Records for the exercise: Begin
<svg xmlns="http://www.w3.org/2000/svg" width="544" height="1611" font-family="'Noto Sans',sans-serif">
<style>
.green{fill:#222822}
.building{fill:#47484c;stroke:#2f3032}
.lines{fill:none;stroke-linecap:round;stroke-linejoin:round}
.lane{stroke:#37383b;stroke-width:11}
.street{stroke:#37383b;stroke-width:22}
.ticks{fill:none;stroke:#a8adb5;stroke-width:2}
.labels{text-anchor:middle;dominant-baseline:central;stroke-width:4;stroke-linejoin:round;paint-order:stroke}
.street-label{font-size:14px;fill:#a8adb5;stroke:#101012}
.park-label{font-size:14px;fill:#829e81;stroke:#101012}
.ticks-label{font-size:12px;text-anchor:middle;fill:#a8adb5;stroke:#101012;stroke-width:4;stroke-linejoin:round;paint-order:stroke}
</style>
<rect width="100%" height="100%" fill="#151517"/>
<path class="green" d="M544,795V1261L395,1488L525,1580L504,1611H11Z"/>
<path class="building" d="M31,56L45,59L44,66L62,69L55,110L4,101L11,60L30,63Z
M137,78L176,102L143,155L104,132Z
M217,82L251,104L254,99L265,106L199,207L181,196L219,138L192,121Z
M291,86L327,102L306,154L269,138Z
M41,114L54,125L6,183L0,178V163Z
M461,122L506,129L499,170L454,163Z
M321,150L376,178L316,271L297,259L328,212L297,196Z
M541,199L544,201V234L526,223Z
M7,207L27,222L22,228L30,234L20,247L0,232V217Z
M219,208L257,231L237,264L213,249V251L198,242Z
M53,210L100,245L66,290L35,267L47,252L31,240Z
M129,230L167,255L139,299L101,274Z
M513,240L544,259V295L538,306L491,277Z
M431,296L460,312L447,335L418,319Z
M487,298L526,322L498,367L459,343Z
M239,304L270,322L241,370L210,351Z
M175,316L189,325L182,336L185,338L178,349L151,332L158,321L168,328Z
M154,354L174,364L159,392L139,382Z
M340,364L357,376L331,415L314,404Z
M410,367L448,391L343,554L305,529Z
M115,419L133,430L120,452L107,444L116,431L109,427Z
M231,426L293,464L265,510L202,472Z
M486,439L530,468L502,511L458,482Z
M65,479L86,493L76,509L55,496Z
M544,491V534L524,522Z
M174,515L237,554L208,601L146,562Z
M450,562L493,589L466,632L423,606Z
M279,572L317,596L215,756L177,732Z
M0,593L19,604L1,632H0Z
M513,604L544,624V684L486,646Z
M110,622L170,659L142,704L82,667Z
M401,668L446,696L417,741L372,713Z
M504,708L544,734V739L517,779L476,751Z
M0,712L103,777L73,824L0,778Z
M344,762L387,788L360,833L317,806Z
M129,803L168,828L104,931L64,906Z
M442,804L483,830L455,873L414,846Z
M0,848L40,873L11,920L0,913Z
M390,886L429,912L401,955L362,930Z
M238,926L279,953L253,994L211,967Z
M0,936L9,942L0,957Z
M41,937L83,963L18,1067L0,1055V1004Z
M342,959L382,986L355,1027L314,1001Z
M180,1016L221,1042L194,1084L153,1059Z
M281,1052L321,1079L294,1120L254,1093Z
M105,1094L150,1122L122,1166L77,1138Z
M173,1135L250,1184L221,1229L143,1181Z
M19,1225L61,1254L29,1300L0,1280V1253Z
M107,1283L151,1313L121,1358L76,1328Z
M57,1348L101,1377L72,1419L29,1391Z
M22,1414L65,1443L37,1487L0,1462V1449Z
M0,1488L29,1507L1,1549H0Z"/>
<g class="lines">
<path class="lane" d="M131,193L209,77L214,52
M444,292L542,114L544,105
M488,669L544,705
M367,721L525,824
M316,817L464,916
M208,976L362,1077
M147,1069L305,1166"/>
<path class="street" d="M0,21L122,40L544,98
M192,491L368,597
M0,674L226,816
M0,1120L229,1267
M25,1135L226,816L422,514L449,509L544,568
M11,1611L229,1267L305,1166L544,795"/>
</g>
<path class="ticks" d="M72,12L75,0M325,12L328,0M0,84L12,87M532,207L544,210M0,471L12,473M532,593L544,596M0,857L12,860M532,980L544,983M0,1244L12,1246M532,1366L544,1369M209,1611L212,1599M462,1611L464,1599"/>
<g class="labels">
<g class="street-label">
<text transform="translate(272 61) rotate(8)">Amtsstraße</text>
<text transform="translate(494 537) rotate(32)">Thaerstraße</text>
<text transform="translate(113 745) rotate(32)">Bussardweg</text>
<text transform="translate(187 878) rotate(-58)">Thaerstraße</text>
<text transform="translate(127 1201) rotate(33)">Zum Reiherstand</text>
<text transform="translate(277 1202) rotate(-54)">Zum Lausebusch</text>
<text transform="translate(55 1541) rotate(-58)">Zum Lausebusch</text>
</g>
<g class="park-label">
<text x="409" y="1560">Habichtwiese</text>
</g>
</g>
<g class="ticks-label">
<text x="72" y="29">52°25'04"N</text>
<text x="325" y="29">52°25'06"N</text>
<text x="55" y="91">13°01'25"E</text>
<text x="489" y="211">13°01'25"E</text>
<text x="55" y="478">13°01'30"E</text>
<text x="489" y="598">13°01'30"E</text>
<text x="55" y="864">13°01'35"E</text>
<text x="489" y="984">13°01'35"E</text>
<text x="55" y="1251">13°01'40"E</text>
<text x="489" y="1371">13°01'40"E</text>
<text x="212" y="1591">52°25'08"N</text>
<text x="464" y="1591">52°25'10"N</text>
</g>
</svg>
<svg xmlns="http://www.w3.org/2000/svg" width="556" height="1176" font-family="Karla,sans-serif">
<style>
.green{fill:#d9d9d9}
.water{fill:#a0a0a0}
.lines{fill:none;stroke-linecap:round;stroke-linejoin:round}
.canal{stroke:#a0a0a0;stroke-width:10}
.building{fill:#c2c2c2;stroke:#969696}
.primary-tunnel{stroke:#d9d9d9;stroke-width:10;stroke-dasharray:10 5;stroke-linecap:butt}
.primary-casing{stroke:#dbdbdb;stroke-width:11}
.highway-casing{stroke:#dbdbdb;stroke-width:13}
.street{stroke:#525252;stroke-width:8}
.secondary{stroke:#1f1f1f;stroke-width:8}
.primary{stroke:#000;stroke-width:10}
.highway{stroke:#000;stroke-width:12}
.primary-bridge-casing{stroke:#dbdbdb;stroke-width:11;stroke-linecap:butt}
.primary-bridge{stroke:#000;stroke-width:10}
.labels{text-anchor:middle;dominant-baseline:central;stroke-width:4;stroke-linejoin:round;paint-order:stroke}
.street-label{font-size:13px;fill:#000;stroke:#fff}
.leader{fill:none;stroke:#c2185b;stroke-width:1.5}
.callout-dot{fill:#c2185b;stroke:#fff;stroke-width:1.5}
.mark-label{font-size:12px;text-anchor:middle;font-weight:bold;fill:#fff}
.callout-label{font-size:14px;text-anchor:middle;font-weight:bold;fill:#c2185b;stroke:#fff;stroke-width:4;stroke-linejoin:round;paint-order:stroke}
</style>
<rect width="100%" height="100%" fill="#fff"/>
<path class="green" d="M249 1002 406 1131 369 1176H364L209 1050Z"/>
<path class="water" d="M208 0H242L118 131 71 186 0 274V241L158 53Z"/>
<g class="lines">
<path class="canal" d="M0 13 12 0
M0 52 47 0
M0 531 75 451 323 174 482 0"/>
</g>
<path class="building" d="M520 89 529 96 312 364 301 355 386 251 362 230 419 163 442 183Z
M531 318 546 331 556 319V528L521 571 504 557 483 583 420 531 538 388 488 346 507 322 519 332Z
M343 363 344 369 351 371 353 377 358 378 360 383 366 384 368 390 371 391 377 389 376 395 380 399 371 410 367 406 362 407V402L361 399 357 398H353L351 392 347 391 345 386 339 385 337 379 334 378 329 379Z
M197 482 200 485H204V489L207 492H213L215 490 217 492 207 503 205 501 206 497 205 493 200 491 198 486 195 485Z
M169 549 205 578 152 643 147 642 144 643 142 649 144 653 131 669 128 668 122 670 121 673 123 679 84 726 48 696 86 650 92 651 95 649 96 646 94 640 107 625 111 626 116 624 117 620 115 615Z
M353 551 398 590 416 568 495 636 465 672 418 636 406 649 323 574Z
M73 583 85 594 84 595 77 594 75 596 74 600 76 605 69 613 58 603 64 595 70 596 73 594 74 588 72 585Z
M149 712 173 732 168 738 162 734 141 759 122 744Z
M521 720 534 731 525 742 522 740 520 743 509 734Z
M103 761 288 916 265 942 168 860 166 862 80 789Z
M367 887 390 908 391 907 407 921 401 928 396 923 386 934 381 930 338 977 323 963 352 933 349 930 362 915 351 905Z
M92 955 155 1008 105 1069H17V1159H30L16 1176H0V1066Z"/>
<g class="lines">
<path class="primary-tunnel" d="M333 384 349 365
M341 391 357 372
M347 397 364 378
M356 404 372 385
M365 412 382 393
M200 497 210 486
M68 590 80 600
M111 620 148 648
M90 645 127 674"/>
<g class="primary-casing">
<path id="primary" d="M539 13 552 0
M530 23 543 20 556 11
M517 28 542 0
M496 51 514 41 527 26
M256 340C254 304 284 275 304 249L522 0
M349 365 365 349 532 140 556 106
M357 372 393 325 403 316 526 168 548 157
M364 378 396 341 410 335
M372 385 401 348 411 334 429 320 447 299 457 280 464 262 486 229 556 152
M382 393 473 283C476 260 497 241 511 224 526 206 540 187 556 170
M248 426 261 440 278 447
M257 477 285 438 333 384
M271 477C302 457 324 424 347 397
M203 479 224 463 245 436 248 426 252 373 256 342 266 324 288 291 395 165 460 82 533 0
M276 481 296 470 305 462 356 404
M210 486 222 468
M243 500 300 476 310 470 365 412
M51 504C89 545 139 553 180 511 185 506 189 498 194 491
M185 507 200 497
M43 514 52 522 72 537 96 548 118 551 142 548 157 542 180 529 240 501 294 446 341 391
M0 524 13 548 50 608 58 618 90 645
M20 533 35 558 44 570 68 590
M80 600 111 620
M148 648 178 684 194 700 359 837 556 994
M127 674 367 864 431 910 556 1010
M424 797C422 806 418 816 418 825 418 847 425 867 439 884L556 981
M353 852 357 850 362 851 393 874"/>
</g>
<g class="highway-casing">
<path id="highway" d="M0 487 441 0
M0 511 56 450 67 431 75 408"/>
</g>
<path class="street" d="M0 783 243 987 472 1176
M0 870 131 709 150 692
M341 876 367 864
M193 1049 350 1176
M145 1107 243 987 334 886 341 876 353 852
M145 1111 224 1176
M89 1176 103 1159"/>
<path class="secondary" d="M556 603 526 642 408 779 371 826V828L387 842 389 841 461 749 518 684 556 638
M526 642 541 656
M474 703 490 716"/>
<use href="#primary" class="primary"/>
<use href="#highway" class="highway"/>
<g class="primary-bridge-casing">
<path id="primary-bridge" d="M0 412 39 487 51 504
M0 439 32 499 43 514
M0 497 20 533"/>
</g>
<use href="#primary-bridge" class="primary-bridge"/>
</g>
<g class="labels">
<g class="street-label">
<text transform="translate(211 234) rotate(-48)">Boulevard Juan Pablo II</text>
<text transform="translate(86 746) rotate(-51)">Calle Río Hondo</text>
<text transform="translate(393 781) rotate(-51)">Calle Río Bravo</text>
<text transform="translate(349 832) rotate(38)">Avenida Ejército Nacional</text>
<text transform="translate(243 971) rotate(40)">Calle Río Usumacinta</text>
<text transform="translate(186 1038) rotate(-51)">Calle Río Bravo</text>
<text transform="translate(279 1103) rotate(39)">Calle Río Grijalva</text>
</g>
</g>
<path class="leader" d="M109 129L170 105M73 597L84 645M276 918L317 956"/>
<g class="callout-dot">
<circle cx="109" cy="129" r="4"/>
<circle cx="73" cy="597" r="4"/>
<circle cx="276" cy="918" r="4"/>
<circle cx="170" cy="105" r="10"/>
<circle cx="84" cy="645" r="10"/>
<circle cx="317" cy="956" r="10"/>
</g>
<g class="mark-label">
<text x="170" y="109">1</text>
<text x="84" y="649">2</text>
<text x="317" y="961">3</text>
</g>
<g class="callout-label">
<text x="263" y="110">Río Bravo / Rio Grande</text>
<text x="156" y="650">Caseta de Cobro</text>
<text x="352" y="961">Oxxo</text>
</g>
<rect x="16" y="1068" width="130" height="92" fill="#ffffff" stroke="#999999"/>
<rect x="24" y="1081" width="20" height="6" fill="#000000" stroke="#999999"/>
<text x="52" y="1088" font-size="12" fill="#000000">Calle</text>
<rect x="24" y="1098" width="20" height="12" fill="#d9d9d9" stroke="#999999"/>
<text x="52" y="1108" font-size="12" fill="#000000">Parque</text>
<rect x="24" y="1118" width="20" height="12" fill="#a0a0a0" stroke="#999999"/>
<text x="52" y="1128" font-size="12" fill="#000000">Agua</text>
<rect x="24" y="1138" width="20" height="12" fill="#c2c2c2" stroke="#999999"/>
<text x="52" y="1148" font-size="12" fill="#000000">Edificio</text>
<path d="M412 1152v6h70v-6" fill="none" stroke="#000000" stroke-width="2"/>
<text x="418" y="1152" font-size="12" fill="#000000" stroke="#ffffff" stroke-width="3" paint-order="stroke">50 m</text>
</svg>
Records for the exercise: End
-- Task instructions --
Each line in the records above that contains the word "dbdbdb" must be copied.

-- Answer section --
.primary-casing{stroke:#dbdbdb;stroke-width:11}
.highway-casing{stroke:#dbdbdb;stroke-width:13}
.primary-bridge-casing{stroke:#dbdbdb;stroke-width:11;stroke-linecap:butt}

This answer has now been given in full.